ADP: Quali sono i suoi autori e repertorio prediletti?

SV: In generale ho sempre avuto una predilezione e un'intesa speciale con gli autori romantici e tardo-romantici, per l'impeto, l'esuberanza, la passione e il dolore che esprimono più o meno esplicitamente nella loro musica. Sono tantissimi in realtà i compositori che amo, anche di altre epoche. Tuttavia ho un debole particolare per la musica di Rachmaninov, non solo quella prettamente pianistica, che occupa la maggior parte della sua produzione, ma anche quella cameristica: la sua Sonata per violoncello op. 19 in sol minore è un'opera che non mi stancherei mai di ascoltare e che spero un giorno di poter suonare con un bravo violoncellista.

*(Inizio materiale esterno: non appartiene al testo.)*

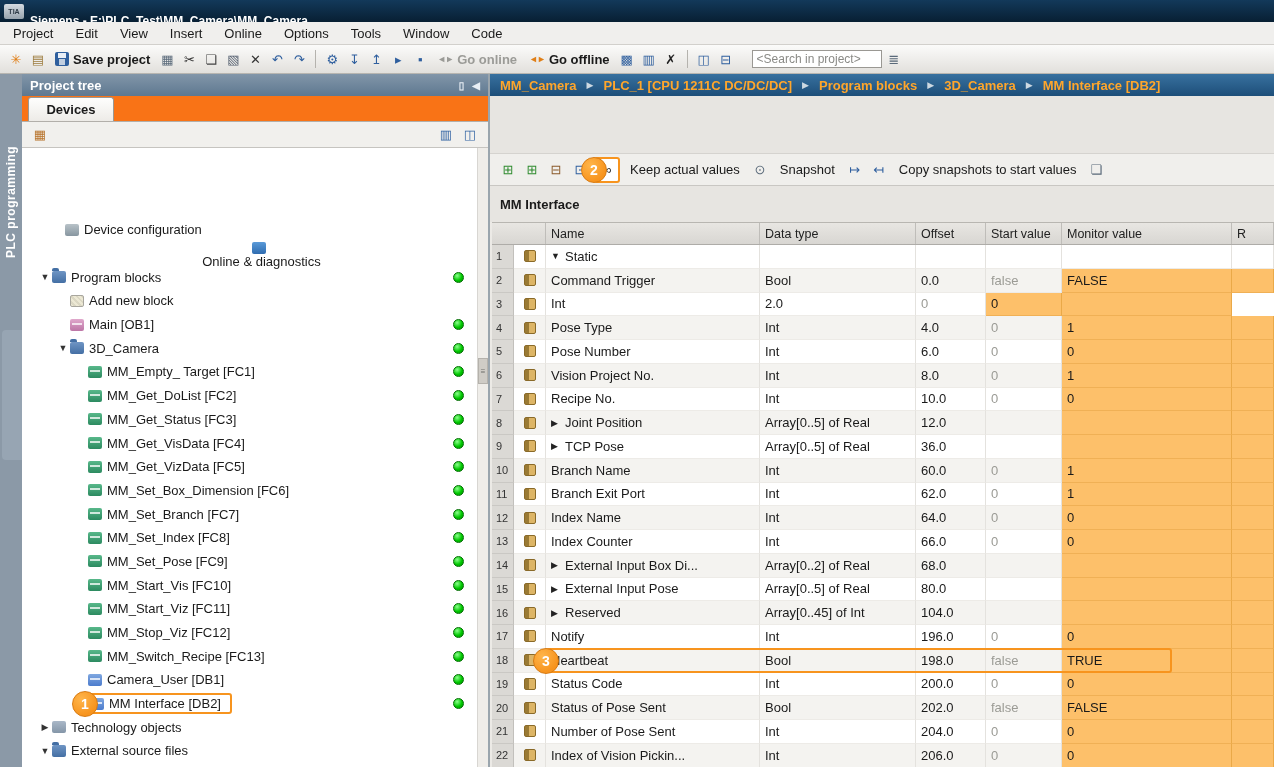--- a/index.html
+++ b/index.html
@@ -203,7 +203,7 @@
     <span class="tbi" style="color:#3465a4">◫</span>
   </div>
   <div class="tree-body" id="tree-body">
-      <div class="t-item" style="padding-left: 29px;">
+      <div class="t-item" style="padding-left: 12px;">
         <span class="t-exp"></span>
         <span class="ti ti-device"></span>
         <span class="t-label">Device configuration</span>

ADP: Non trova che in Italia ci sia una discrasia tra la fame di bella musica e l'attenzione a essa riservata in forma di sovvenzioni statali? Cosa ne pensa a riguardo?

SV: Onestamente non so quanta fame di cultura e di musica di qualità ci sia nel nostro Paese. A volte ho la sensazione che per chi ci governa l'arte e la musica non rivestano un ruolo così centrale: ne è un'ennesima prova la facilità con la quale durante l'emergenza attuale sono stati chiusi teatri e sale da concerto.

ADP: Può avere delle fondamenta la ben nota "querelle" sull'eseguire autori come D. Scarlatti e J.S. Bach (come altri) su un pianoforte moderno e non sul cembalo? Cosa è davvero importante nel riproporre oggi questi autori?

SV: Avere un atteggiamento filologico nello studio della musica credo sia una delle basi per ottenere un risultato di qualità. In ques'ottica può essere comprensibile l'esigenza o la volontà, soprattutto quando si parla dell'Immenso J.S. Bach e del Barocco in generale, di avvicinarsi ad uno stile più clavicembalistico e cercare di attenersi alle prassi esecutive dell'epoca pur utilizzando uno strumento diverso da quello di cui si disponeva, e che tuttavia ne amplia le possibilità espressive. Ma l'attenzione secondo me non si dovrebbe porre sullo strumento specifico attraverso il quale si sceglie di far rivivere una partitura, a qualunque epoca essa appartenga, bensì sulla musica stessa: sulle forme, sui fraseggi, sulle armonie, sulla polifonia e sui significati più o meno impliciti in essa contenuti. Il tutto ovviamente in maniera sapiente e consapevole di quelle che sono anche le possibilità che lo strumento in questione offre.

ADP Mi consenta un'ultima domanda, che in realtà ne contiene due: nel suo calendario di concerti, una volta finita l'emergenza, ha per caso previsto degli eventi in quel di Milano, o comunque in Lombardia? Può anticiparci qualcosa dei suoi futuri progetti?

SV: Al momento purtroppo non mi è possibile anticipare molto riguardo concerti e progetti dato che, vista la pandemia, sono stata costretta a riprogrammare i miei piani che sono ancora in fase di riassestamento, in attesa che la situazione si sblocchi. Posso però preannunciare che per il 18 settembre si prevede proprio a Milano, presso la Sala Verdi, il concerto di premiazione offerto dal Premio Alkan.